I just asked that she may accept the food today and it not be a fight. I asked that she might drink more than she did yesterday. One step at a time we will get there. Focusing on the very immediate task at hand. And, answered prayer. She started off by drinking this morning. She accepted her food this morning (even with her medicine in) and she was happy...there was no fight. Thank you Jesus! Then she drank some more later and she ate some more later. She even drank more before she laid her sweet head down for a nap. She probably has drank more today then she did all of yesterday. Praise God. See, one foot in front of the next. I cannot get too presumptuous and run ahead, He is there waiting for me, but wants me to enjoy this moment.
Sometimes I just want to hit my head and be like duh! That is one of the greatest lessons I have learned from Lydia, just to embrace every moment. However, time and time again I forget that. I want the prize before I put in the time. I want the reward with none of the work. I need to enjoy where we are at, where God has us...no matter if I like it or not. I need to trust God that this too shall pass. When you put it that way, it seems so foolish to worry because I will get through that as well. The answer seems so clear, but the application often is so hard.
I need to do a better job at just living and not worrying. It is SO hard for me to do. This is my daughter. I want the very best for her. But God has placed some amazing people around us to help us raise her, to advocate for her, and we are so blessed. We have the VERY best therapists possible. It was such a blessing to switch therapist. They listen and they go to the very ends to help us. Even when I want to give up, they are there encouraging me. I just thank God for the very best support people. We have had that all along this journey. We have been blessed with many amazing people. We have been given great family to support us and help us. Without them it may have been impossible. They helped us cary the burden. I just praise Him (there is ALWAYS something to be thankful, I just need to get out of that self-pity mode and see).
So, today I will push for the dietitian. We still have not received a phone call with a new one yet. But, I would love to get a plan and move forward. I will relax because my sweet baby is still recovering from being sick. It takes time. I will be thankful for the bites and the calories that she does take. I will be thankful that mostly everything is staying down these days. I will pursue a method that I can get her the very most calories and help her drink as much as possible. And I will acknowledge that I cannot do it on my own, that God needs to be there every step of the way and I need to let Him lead and allow Him to do so! And I need to accept that it will be His plan and not mine. If the peace does not come for awhile, I need to accept that and look at what He is trying to teach me.

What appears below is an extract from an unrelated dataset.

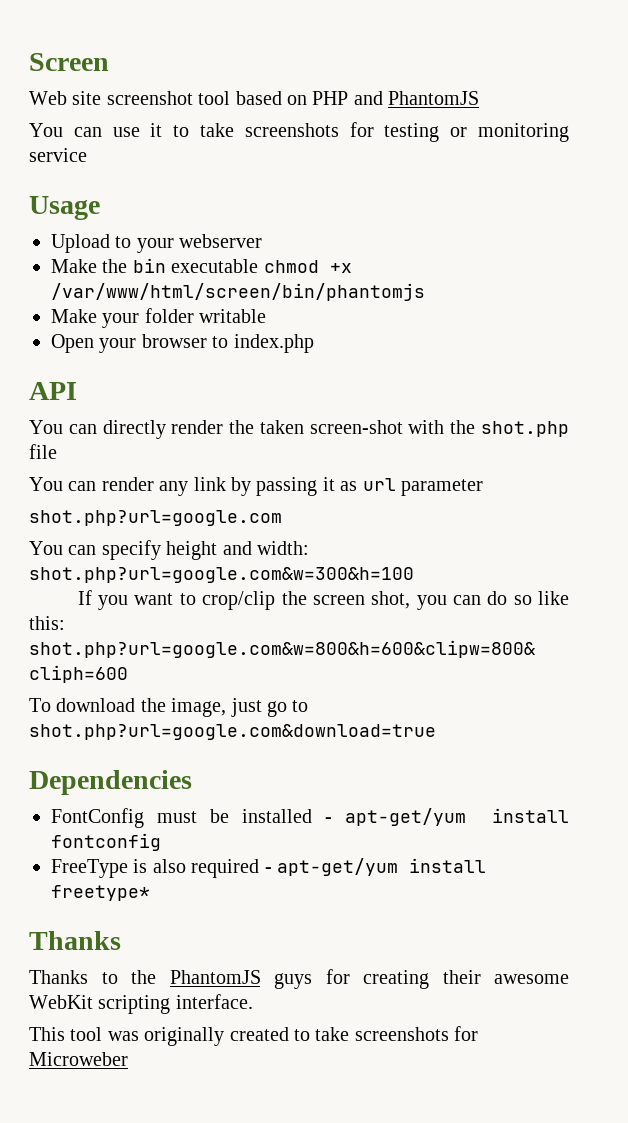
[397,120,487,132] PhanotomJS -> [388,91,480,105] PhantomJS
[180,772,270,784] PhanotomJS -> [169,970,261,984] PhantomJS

My specific prayer requests are that I can put God first all of the time. That Lydia continues to get her appetite back and eats well. That Lydia will continue drinking more and more. And that Lydia will gain weight. The tube is not an issue like it was before since she is tolerating on her stomach now that she has the smaller tube. She needs to gain weight for her health and well being. I also pray that she can continue to develop and gain strength that she may get to the next milestone. It seems like we have had many obstacles in the way that has not allowed us to focus on this area either. And in everything may God be praised. I pray that you will live out the Gospel in your life every day and rely on God for everything, that you know you cannot do it alone either.